Patient relations departments play a direct role in those scores. By resolving complaints effectively, identifying recurring problems, and improving communication between staff and patients, they help shape the overall experience that patients report on those surveys. A hospital where complaints go unanswered or where patients feel dismissed will see that reflected in lower scores and, ultimately, lower reimbursement.

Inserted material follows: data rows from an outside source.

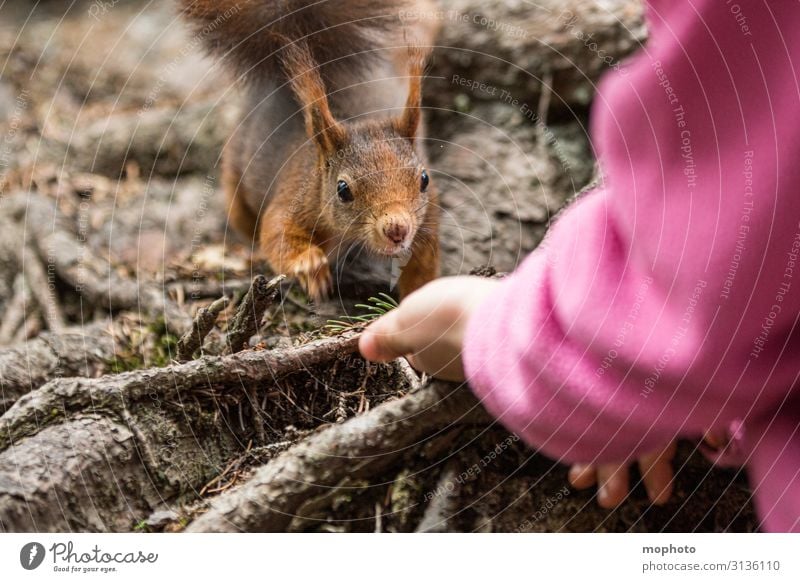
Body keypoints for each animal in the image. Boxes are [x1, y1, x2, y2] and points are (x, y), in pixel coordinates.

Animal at [182, 0, 440, 302]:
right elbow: (276, 233)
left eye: (424, 179)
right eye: (343, 189)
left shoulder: (426, 218)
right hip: (236, 181)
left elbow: (422, 262)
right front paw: (310, 266)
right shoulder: (295, 198)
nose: (397, 229)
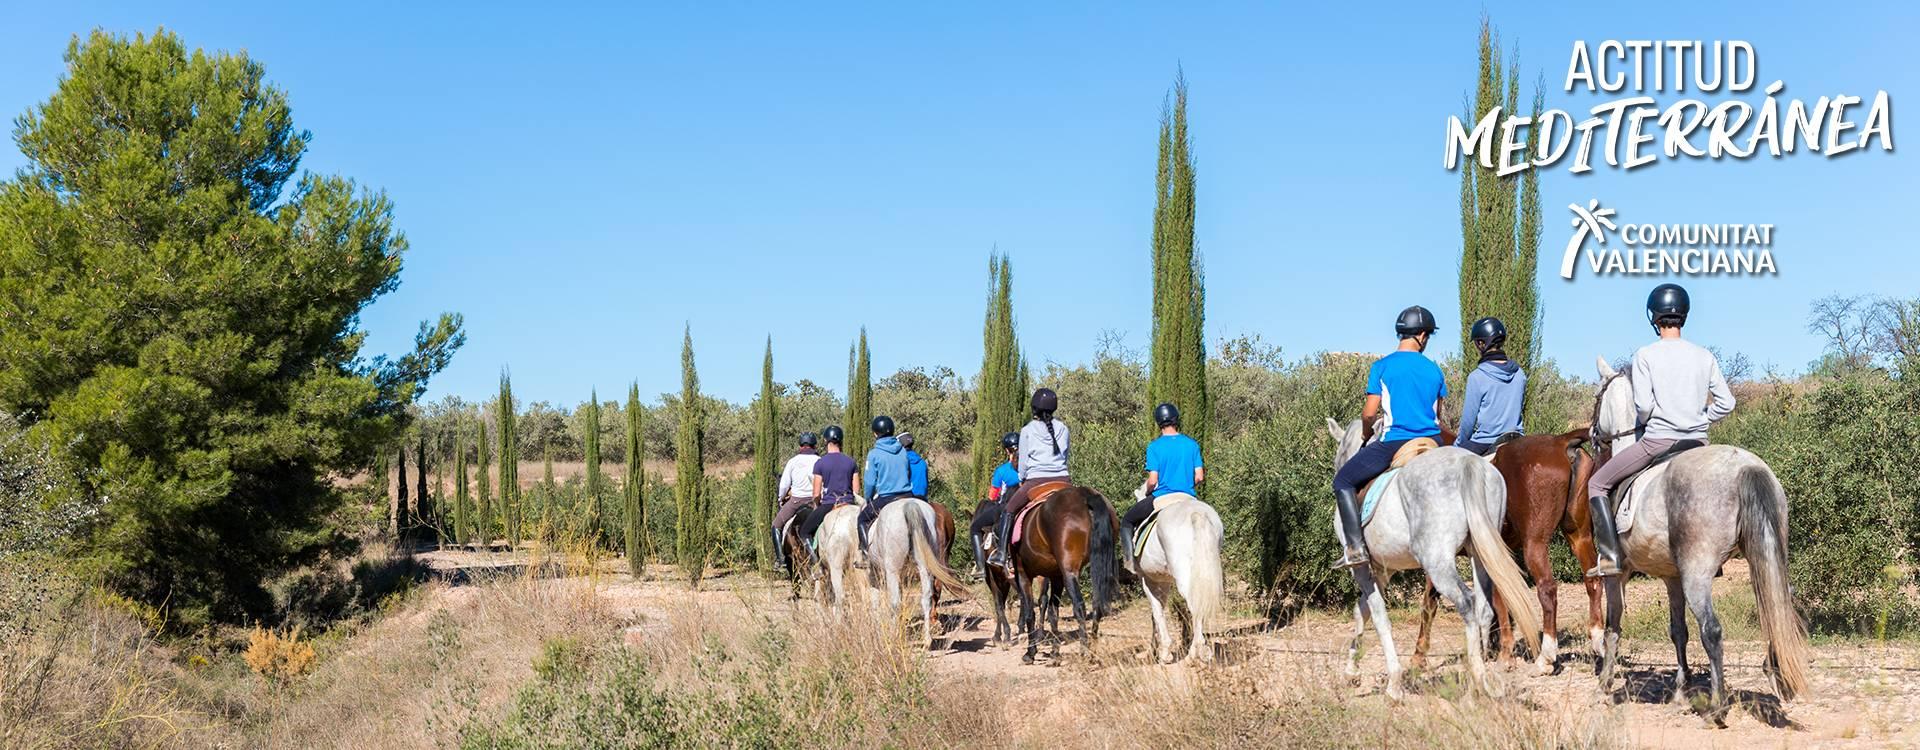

How Technology Has Changed the Role

Patient relations has expanded well beyond phone calls and comment cards. Healthcare systems now use digital tools for two-way texting, automated patient surveys, secure messaging platforms, and real-time feedback collection. These tools let hospitals identify dissatisfied patients during their stay rather than weeks later when a survey arrives in the mail. Some platforms integrate directly with electronic health records, so a concern raised through a text message can be routed to the right person almost immediately.

For patients, this means more ways to communicate concerns without needing to pick up a phone or ask to speak with a manager in person. Digital check-in systems can prompt you to flag issues early, and post-visit surveys give you a structured way to share feedback that actually gets tracked and reviewed.

Who Works in Patient Relations

Titles in this field vary: patient relations coordinator, patient advocate, patient service representative, and patient experience specialist are all common. Entry-level positions typically require strong communication skills, familiarity with medical terminology, and training in patient privacy laws like HIPAA. Many roles require understanding of how to obtain and communicate consent forms, advance directives, and patient rights documents.

At more senior levels, patient relations professionals handle the most sensitive and legally complex situations. They may have backgrounds in social work, healthcare administration, or conflict resolution. Their responsibilities expand to include advising hospital leadership, designing training programs for clinical staff, and analyzing complaint data to recommend systemic changes. Some pursue specialized credentials in patient experience, though the field doesn’t have a single required certification the way nursing or pharmacy does.

Regardless of title or seniority, the skill that defines the role is the ability to sit with someone who is frustrated, scared, or angry about their healthcare experience and help them feel heard while working toward a practical resolution.